“Man
/ walks about / merely an image – and he heaps up wealth / merely vapor – and
he knows not / who will gather it.” As we mentioned in our previous reflection,
this verse fills out man’s created nature. Verse 5 represented man as man.
Verse 6 represents man’s goals and aspirations. Both of them are empty and
pointless. Verse 6: This verse represents the culmination of the psalmist’s
denunciation of man’s created order. And it is total: it encompasses all of
man. There are several important insights in this verse. First, the description
of man “walking about” seems to reflect an aimless wandering. This is later
confirmed when the psalmist describes himself as an “alien and sojourner”. Man,
it seems, is not at home; he has little, to no purpose (or, is not aware of
it). Rather, like an animal he simply ‘walks about’. This is compounded by the
shocking statement that man is “merely an image”. We briefly alluded to this in
a previous reflection but it deserves pause: here the psalmist is almost
upending the account of Genesis as man being made “in the image God”. At no
time, in Genesis, would “merely” be the description of man as the image of God.
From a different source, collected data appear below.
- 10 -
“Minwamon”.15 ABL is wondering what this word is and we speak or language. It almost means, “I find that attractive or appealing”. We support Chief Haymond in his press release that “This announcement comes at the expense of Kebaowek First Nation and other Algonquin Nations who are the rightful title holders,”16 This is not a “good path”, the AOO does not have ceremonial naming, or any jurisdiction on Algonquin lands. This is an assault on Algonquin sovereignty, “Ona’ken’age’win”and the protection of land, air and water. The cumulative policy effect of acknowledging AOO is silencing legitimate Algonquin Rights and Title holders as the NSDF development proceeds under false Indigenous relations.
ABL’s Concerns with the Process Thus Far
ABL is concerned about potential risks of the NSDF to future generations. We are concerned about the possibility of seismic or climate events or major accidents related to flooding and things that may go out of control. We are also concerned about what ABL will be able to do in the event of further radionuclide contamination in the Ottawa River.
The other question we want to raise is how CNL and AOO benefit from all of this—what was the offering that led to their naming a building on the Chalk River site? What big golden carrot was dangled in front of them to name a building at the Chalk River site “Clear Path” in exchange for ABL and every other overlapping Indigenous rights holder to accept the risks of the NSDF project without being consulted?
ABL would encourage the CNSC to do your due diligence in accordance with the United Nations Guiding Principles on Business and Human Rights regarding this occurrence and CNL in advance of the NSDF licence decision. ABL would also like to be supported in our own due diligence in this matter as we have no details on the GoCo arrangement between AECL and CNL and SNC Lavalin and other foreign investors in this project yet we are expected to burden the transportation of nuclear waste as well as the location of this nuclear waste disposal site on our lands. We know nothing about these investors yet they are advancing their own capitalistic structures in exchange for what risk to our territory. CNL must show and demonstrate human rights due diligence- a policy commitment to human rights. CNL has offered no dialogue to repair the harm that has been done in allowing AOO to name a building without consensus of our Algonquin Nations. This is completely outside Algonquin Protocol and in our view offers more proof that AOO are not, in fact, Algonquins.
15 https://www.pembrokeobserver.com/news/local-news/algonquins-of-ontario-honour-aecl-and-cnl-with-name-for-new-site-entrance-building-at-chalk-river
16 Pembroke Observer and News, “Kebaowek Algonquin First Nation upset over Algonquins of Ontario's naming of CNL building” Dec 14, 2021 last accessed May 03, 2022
Rather, there, man represented the pinnacle and summation of creation. Here, by
contrast, man is “merely an image”. He is not “the real thing”; he is a shadow,
and his image-nature is as aimless and insubstantial as his wandering. And
everything he pursues, all of his ‘wealth’, is not ‘obtained’, ‘won’ or
‘earned’. Rather, it is ‘heaped up’ like so much garbage and of no consequence.
We see here that everything (everything) is
relativized. Nothing is worthy of any description more than ‘merely’ or ‘heaped
up’. Just as the image is “merely an image” so too is all of man’s wealth
“merely vapor”. This description was previously applied to “the totality of
mankind”. Although we have withheld using the word, this is, in the words of
Ecclesiastes, vanity. And all is vanity, an empty wind and a chasing after
vapor. We have noted this outlook before, in Psalm 37, were we saw how man’s
chasing after goods, when they do not come from God, are mere vanity and
subject to the ebb-and-flow of obtainment and loss. They are never obtained in
security and perpetuity. However, there, the psalmist was attempting to
condition the listener to have hope that, in fact, enduring goods would be provided.
Here, there is no hope. This is the state of creation. It is vanity; it is only
the ebb-and-flow of obtainment and dispossession. In psalm 37, creation was
vanity, but only in so far as it was held by the wicked. Here, there is no
qualification. All is vanity. It has been suggested that this, in fact, begins
to answer the psalmist’s fury as contained in verses 1-3. That here he is
coming to see, as in Psalm 37, that no matter how much the wicked obtain all
they are doing is “heaping it up” for someone else to gather. I think there may
be some merit in this observation. However, I think the overwhelming sense of
these verses is that they do not offer any comfort to the psalmist. He sees
this condition as affecting “all of mankind” (not merely the wicked). And he
is, to say the least, satisfied with it. This leads to a point we emphasized
earlier. I do think there is a hidden answer (or, a beginning) in these verses
but it comes from a different vantage point. It is, I think, the fact that the
psalmist is so total in his observation as to the futility of creation that we
see that he has some sense of a permanence that has been lost. What I mean is
this: one could not be so thoroughly convinced of the futility of creation if
one was not, simultaneously aware of a standard that creation was not obtaining
(i.e, that of permanence and solidity). If this psalmist believes all of
creation is ‘vapor’, he must have some sense of its opposite such that it makes
him rage against the fact that creation is not more permanent than it is. Anger
is aroused due to a perceived injustice, a failing of a certain standard. Here,
the psalmist must have within him a very deep sense of a very high standard if,
in fact, he can see creation as being, utterly, directionless and vaporous.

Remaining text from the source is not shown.